Task A → Reproduce the records from their first line through the line containing "Skrutky a matice", including both of those lines, and stop there.

Given text →
++++++++
Joe Jacobs (1896-1940), the manager of boxer Max Schmeling (who had just lost a decision to Jack Sharkey at Madison Square Garden on June 21, 1932), grabbed a microphone and told the world, “We wuz robbed!” Jacobs also said that Schmeling was “robbed” in May 1934 in Barcelona, Spain, when the Spanish fighter Paulino Uzcudun was awarded a draw against Schmeling.

“We were robbed” has been used in questioning fight results since at least 1894.  When Tom Sharkey (boxer Jack Sharkey took his last name) was awarded a controversial victory over Bob Fitzsimmons in December 1896, “we were robbed” was used. A newspaper article in 1924 stated, “The first lesson in the fight manager’s primer is ‘We Was Robbed.’”
       
 
Wikipedia: Tom Sharkey
Tom ‘Sailor Tom’ Sharkey (November 26, 1873–April 17, 1953) was a boxer who fought two fights with heavyweight champion James J. Jeffries. Sharkey’s recorded ring career spanned from 1893 to 1904. He is credited with having won 40 fights (with 37 KOs), 7 losses, and 5 draws. Sharkey was named to the Ring Magazine’s list of 100 greatest punchers of all time.
++++++++
Task B → Write out the passage on the boxing phrase "We were robbed" in full, word for word.

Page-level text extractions
++++++++
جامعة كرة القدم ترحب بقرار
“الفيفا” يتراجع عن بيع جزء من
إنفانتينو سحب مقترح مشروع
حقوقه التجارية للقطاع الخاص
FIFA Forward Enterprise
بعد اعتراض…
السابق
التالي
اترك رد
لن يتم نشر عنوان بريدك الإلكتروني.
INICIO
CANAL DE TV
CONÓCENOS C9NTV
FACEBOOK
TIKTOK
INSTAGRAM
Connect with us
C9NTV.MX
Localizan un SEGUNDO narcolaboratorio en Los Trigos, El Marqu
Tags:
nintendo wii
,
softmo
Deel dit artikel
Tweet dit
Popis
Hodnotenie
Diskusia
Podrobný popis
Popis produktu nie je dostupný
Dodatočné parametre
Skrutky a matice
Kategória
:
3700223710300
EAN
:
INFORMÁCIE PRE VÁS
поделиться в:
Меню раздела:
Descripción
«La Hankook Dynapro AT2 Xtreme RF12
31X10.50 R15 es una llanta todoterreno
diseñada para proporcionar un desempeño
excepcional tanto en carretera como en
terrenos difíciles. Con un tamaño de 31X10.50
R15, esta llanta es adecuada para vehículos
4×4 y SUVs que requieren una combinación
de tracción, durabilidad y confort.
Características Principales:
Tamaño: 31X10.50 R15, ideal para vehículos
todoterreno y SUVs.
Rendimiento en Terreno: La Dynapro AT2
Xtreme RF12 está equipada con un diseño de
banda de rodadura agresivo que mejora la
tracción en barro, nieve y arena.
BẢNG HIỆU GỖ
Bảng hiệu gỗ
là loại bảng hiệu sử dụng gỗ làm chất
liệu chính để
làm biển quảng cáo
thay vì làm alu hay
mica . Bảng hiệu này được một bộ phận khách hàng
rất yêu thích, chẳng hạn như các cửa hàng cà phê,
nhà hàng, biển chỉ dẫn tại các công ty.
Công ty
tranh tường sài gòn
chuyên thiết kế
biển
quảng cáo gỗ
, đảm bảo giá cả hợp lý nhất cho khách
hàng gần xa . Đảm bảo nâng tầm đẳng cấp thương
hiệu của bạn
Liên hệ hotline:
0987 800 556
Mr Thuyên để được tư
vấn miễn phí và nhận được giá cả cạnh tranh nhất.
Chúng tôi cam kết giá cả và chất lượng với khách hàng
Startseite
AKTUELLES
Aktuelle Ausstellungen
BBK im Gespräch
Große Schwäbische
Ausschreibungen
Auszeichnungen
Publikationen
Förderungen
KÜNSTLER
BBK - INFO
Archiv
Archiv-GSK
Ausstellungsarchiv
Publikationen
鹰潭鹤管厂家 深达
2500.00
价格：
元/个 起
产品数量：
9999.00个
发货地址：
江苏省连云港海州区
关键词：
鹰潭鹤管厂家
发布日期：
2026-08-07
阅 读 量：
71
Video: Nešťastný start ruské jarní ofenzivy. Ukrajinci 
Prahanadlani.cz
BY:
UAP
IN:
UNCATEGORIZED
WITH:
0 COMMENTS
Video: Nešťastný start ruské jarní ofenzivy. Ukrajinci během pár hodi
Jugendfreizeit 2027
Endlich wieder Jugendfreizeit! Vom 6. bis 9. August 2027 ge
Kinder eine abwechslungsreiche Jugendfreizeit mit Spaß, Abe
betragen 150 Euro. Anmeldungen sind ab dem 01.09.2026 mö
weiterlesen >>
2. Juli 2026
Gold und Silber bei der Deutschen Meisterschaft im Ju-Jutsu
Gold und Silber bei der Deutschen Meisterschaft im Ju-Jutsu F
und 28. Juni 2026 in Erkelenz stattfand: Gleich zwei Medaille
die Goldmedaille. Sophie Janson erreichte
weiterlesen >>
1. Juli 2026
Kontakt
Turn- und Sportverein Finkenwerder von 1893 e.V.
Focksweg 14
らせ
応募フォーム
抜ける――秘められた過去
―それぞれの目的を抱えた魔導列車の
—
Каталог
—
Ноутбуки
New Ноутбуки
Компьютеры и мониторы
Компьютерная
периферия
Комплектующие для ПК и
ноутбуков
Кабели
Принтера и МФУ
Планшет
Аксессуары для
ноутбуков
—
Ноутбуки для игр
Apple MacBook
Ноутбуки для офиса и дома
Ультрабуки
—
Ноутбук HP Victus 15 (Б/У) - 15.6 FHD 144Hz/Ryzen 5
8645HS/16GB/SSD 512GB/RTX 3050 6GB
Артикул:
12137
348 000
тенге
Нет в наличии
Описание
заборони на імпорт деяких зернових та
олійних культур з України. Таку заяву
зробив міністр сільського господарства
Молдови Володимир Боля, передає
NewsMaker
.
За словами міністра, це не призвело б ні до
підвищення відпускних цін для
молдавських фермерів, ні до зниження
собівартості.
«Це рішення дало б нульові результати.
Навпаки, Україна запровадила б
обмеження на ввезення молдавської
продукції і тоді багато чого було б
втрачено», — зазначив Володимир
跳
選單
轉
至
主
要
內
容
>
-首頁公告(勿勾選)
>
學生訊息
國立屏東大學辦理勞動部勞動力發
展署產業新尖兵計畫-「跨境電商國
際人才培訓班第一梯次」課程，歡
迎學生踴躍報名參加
++++++++
Expected output A →
جامعة كرة القدم ترحب بقرار
“الفيفا” يتراجع عن بيع جزء من
إنفانتينو سحب مقترح مشروع
حقوقه التجارية للقطاع الخاص
FIFA Forward Enterprise
بعد اعتراض…
السابق
التالي
اترك رد
لن يتم نشر عنوان بريدك الإلكتروني.
INICIO
CANAL DE TV
CONÓCENOS C9NTV
FACEBOOK
TIKTOK
INSTAGRAM
Connect with us
C9NTV.MX
Localizan un SEGUNDO narcolaboratorio en Los Trigos, El Marqu
Tags:
nintendo wii
,
softmo
Deel dit artikel
Tweet dit
Popis
Hodnotenie
Diskusia
Podrobný popis
Popis produktu nie je dostupný
Dodatočné parametre
Skrutky a matice

Expected output B →
Joe Jacobs (1896-1940), the manager of boxer Max Schmeling (who had just lost a decision to Jack Sharkey at Madison Square Garden on June 21, 1932), grabbed a microphone and told the world, “We wuz robbed!” Jacobs also said that Schmeling was “robbed” in May 1934 in Barcelona, Spain, when the Spanish fighter Paulino Uzcudun was awarded a draw against Schmeling.

“We were robbed” has been used in questioning fight results since at least 1894.  When Tom Sharkey (boxer Jack Sharkey took his last name) was awarded a controversial victory over Bob Fitzsimmons in December 1896, “we were robbed” was used. A newspaper article in 1924 stated, “The first lesson in the fight manager’s primer is ‘We Was Robbed.’”
       
 
Wikipedia: Tom Sharkey
Tom ‘Sailor Tom’ Sharkey (November 26, 1873–April 17, 1953) was a boxer who fought two fights with heavyweight champion James J. Jeffries. Sharkey’s recorded ring career spanned from 1893 to 1904. He is credited with having won 40 fights (with 37 KOs), 7 losses, and 5 draws. Sharkey was named to the Ring Magazine’s list of 100 greatest punchers of all time.